EXTRACT PROVIDED »
====
Behind the Glass


There are a lot of ways to live this life.

Sometimes I let my mind wander and try to imagine what it’s like doing another person’s job. And not just doing it, but having it be my life — living the job. I’d think about this while working at newspapers both here in Boulder and down in Denver. Much of my duties at these newspapers revolved around visual layout; in Denver I would design and update the Rocky Mountain News‘ constantly-changing website by manipulating code. In Boulder, I designed pages and section fronts using complex software. Mostly I was sitting at a desk, staring at a screen. Sipping coffee. Checking visitor stats.

And then a report would break over the police scanner, matter-of-factly. “Officers respond to a car versus pedestrian, emergen response, code black,” with the location following.

Stop. Everything. The words “code” and “black” next to one another can bring the bustle and din of a newsroom to a screeching halt. Conversations cease, keyboards mute and everyone looks at one another, trying to fill in the context through the static on the radio.

The only two people in the room who aren’t transfixed by those two words uttered in sequence are the photographers. Instead, a part of them has switched on. They’re grabbing their lenses and heading for the exit. To be a good news photographer, you have to be ready at all times, and it helps if you carry an urge to bust out of the boring newsroom for some action.
====
WHAT TO WORK ON »
Reproduce the section of the newsroom essay that begins with the words "Stop. Everything. The" and ends with "for some action.".

Chart interpretation exercises »
====
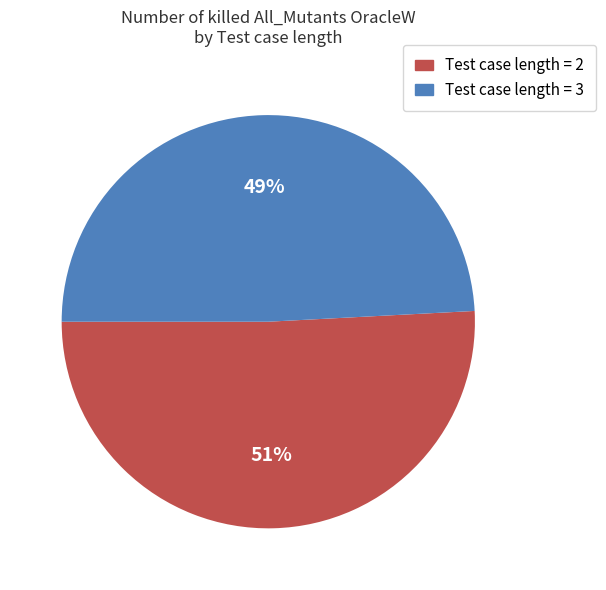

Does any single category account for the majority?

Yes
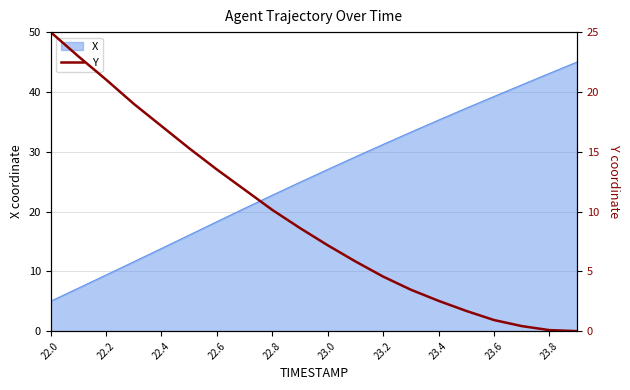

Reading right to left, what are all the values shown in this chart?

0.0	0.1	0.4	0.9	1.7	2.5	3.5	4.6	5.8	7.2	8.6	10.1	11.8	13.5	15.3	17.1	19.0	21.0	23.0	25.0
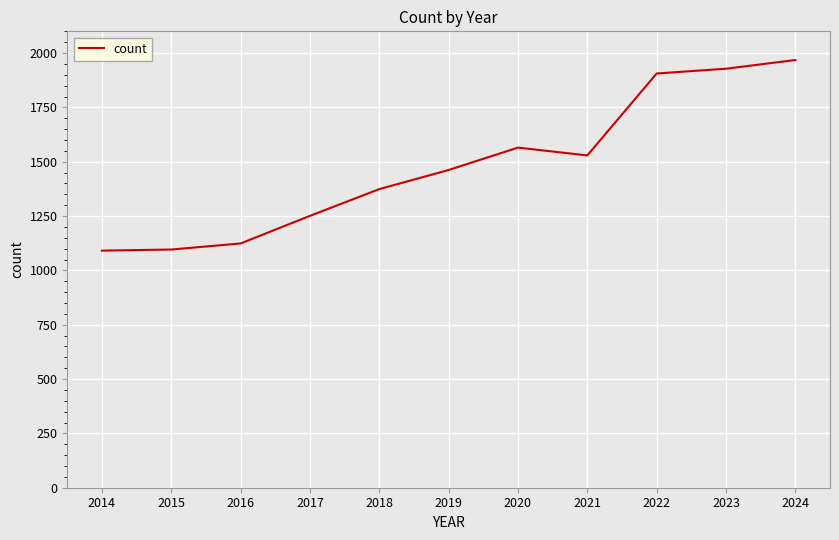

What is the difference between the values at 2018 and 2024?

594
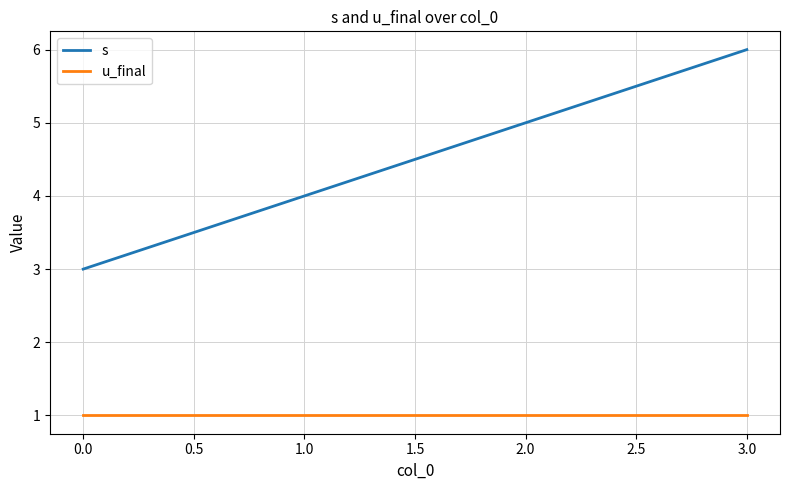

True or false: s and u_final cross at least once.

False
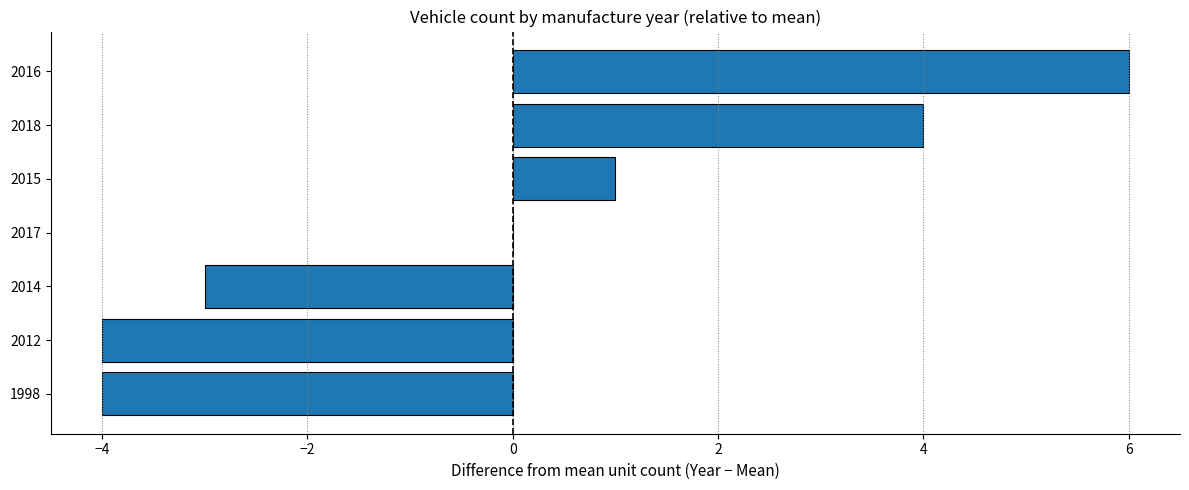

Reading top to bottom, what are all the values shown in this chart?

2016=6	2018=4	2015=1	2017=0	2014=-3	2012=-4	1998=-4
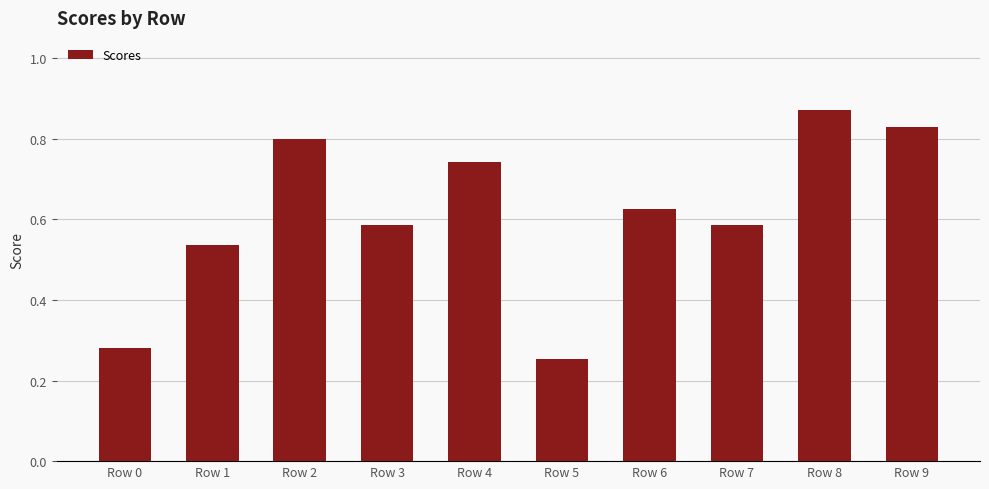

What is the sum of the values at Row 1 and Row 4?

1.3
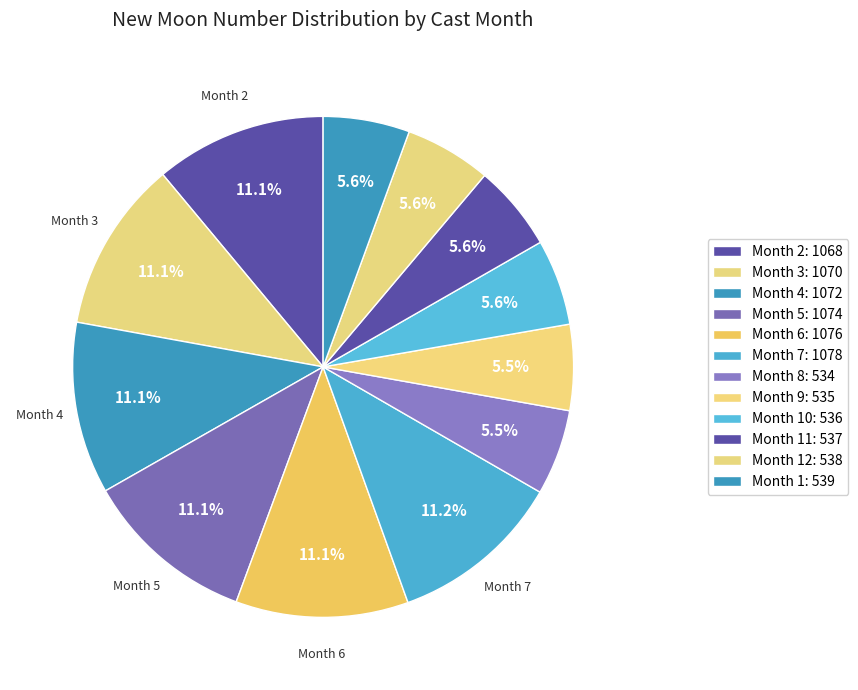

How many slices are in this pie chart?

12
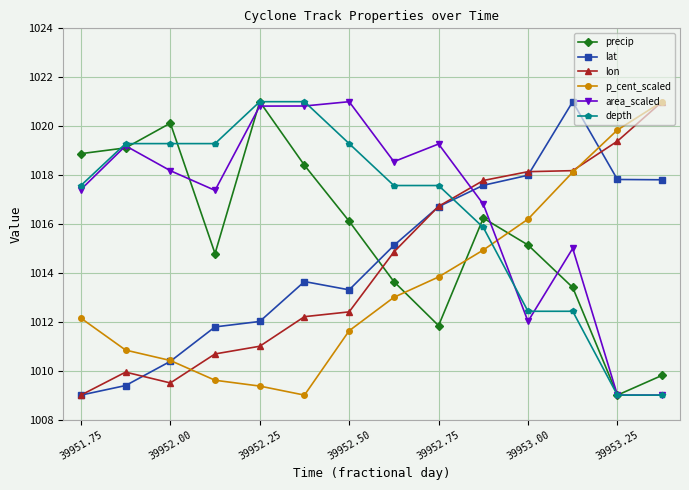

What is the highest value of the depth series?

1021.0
====
ANSWER SECTION »
Stop. Everything. The words “code” and “black” next to one another can bring the bustle and din of a newsroom to a screeching halt. Conversations cease, keyboards mute and everyone looks at one another, trying to fill in the context through the static on the radio.

The only two people in the room who aren’t transfixed by those two words uttered in sequence are the photographers. Instead, a part of them has switched on. They’re grabbing their lenses and heading for the exit. To be a good news photographer, you have to be ready at all times, and it helps if you carry an urge to bust out of the boring newsroom for some action.